I don't think anyone would argue that a totally decked out Dupla system is
"High Tech".  But are Diana Walstad's tanks "Low Tech"?  Her understanding
of what _goes on_ in a tank, and the reasoning _behind_ what she does is
actually quite technical.

Knowing my own tnaks, and having recently seen Neil's, I would suspect the
Dupla crowd would consider both my tanks and Neil's "Low Tech", both in
terms of cost and equipment, while the average fish-tank-with-plants
aquarium owner would probably consider them "High Tech".  

This whole discussion reminds me of the one we have in our local A.S. every
year when we decide on divisions for our Home Show.  The marine folk would
like to divide that division between "reef" tanks and "fish" tanks.  But in
reality, when you look at each person's set ups, where is the dividing
line?  One tank is mostly for fish, but the filtration is based on live
rock and a protein skimmer.  One tank LOOKS like a reef at first glance,
but has an under gravel filter.  The variations are endless.
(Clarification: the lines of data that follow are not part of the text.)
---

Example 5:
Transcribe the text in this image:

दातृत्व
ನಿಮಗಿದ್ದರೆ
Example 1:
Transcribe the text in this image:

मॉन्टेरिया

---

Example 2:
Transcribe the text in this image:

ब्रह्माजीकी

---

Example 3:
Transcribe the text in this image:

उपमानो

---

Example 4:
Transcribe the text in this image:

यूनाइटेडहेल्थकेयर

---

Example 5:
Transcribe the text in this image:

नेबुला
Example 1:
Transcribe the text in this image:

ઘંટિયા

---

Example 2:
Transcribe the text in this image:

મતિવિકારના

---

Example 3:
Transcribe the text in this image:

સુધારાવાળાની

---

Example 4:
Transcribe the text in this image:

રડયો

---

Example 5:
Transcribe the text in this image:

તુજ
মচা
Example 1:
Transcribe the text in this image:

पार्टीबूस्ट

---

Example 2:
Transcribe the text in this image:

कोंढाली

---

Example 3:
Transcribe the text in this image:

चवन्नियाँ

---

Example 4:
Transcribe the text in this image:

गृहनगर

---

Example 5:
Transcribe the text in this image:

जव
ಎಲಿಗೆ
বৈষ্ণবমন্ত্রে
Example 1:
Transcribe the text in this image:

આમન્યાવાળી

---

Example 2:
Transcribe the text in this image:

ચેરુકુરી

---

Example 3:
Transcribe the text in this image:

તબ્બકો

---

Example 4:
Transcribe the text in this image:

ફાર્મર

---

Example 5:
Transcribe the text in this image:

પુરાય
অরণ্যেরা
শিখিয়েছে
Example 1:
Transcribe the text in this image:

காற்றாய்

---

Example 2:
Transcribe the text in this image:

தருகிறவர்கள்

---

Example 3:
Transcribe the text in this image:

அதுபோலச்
The same thing is true for our part of the hobby.  Do you all remember the
discussions W-A-Y back on steady-state systems?  I think that this is the
lynch-pin of defining our tanks.  A white bucket (whoops, sorry Cynthia ;-)
with a pair of killies and a bunch of Salvinia sitting near a window can be
a steady-state system.  If it makes its owner happy, that's great.  Doug
Vaverde was talking about writing a computer program to monitor and control
everything on his tank from water changes to CO2 injection.  Dr. Dave would
certianly consider this the intensive care ward for plants, but if it
works, and the owner is happy with it, that's certainbly an achievement too.  

As with most things, we'll find a bell curve, with a few people at the
extremes, and the vast majority of us in the middle some place.  Do we
really have to create pigeon holes like "High Tech" and "Low Tech"?  I'm
not sure they accomplish anything.

Subject: AFM article

Cynthia wrote:

>ObPlants:  Great article in the April AFM, Karen.  I'm finally going to
>break down and add CO2 to one of my tanks.  
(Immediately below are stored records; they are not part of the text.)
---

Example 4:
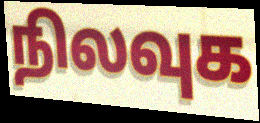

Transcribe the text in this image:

நிலவுக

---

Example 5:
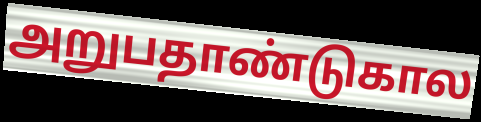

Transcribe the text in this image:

அறுபதாண்டுகால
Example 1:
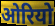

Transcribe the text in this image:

ओरियो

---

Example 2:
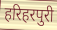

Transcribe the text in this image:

हरिहरपुरी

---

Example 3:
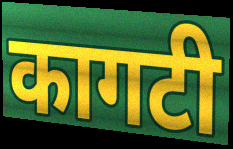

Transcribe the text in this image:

कागटी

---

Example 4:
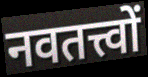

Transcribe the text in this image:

नवतत्त्वों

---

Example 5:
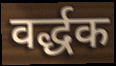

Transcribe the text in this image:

वर्द्धक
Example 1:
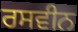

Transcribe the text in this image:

ਰਸਵੀਨ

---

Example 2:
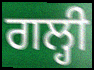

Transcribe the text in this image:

ਗਲ੍ਹੀ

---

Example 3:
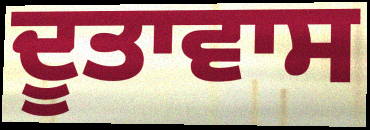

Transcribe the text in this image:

ਦੂਤਾਵਾਸ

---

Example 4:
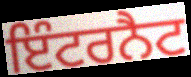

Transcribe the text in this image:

ਇੰਟਰਨੈਟ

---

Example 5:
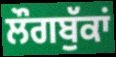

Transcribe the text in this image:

ਲੌਗਬੁੱਕਾਂ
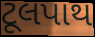
ટૂલપાથ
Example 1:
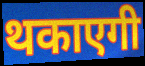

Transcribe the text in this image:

थकाएगी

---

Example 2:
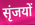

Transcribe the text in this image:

सृंजयों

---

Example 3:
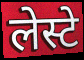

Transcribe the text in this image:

लेस्टे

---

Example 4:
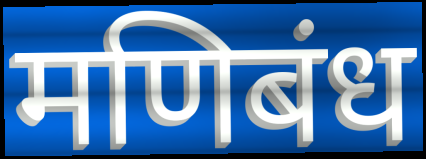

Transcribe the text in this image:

मणिबंध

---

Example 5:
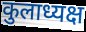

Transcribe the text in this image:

कुलाध्यक्ष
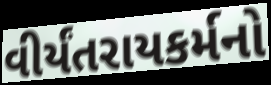
વીર્યંતરાયકર્મનો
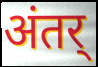
अंतर्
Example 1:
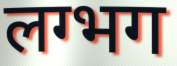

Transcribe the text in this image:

लग्भग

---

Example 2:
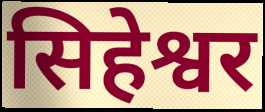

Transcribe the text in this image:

सिहेश्वर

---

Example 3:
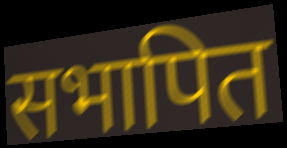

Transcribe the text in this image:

सभापित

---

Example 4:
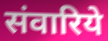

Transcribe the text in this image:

संवारिये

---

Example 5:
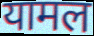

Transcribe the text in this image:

यामल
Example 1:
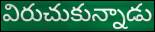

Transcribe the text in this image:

విరుచుకున్నాడు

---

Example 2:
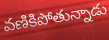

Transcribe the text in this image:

వణికిపోతున్నాడు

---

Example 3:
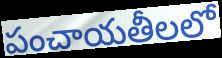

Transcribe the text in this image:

పంచాయతీలలో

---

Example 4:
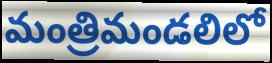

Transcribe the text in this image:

మంత్రిమండలిలో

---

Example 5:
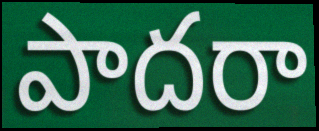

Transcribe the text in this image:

పాదరా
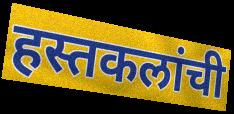
हस्तकलांची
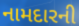
નામદારની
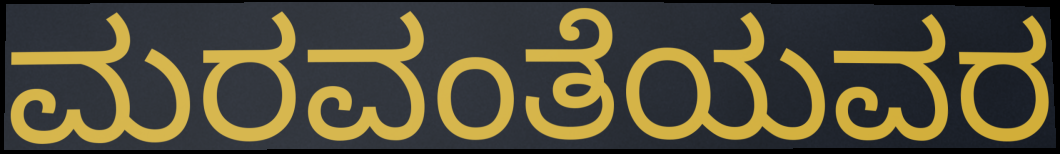
ಮರವಂತೆಯವರ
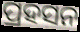
ପ୍ରହସନ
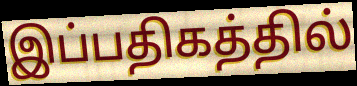
இப்பதிகத்தில்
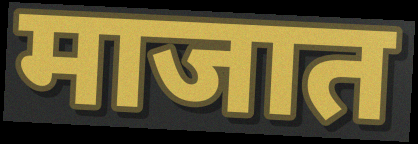
माजात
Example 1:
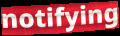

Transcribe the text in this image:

notifying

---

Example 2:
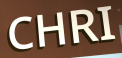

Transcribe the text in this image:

CHRI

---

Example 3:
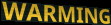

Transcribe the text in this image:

WARMING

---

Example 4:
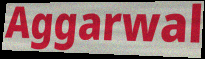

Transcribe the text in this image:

Aggarwal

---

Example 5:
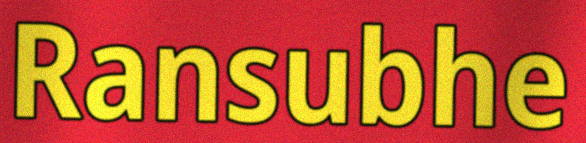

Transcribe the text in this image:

Ransubhe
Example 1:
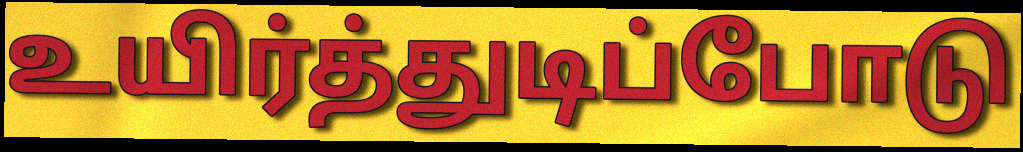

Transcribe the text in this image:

உயிர்த்துடிப்போடு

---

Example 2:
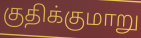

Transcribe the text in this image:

குதிக்குமாறு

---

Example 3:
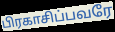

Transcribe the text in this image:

பிரகாசிப்பவரே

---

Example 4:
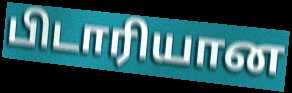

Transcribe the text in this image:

பிடாரியான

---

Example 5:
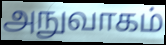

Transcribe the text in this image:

அநுவாகம்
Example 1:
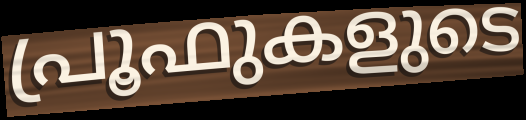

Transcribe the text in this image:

പ്രൂഫുകളുടെ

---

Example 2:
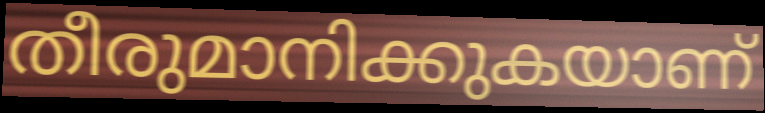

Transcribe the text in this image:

തീരുമാനിക്കുകയാണ്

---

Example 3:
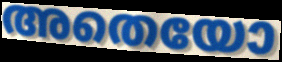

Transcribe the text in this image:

അതെയോ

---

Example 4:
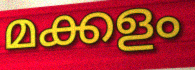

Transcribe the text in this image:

മക്കളം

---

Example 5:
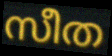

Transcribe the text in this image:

സീത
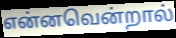
என்னவென்றால்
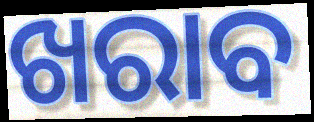
ଖରାବ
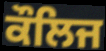
ਕੌਲਿਜ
You might be interested to here that the school has received the grant we
requested for a big bow-front tank for the IMC. (library to those of us
with gray(ing) hair)  We're looking forward to setting it up this summer.

Oh, and BTW, Robbie of the goldfish fame is the second kid from the right
with the big grin and the striped shirt ;-)


Subject: Crypts and Hygro poly

>That is very interesting! You say that Hygrophila failed, but that C.
>wendtii thrives.  I have been making the assumption that crypts would be
>like the Hygrophila.  Crypts may have something going for them when it
>comes to fighting for CO2 in a low CO2 environment that I don't know about.

Of course it could be something completely different about the tank
conditions that keeps the Hygro from growing.  I have no trouble with C
wendtii in any of my tanks with any type of substrate.  H. polysperma will
_only_ grow well with a soil substrate.  this is in tanks with and without
CO2 and with and without strong light.  I don't know if this is another
copper sensitive beast, or whether there is some other factor involved.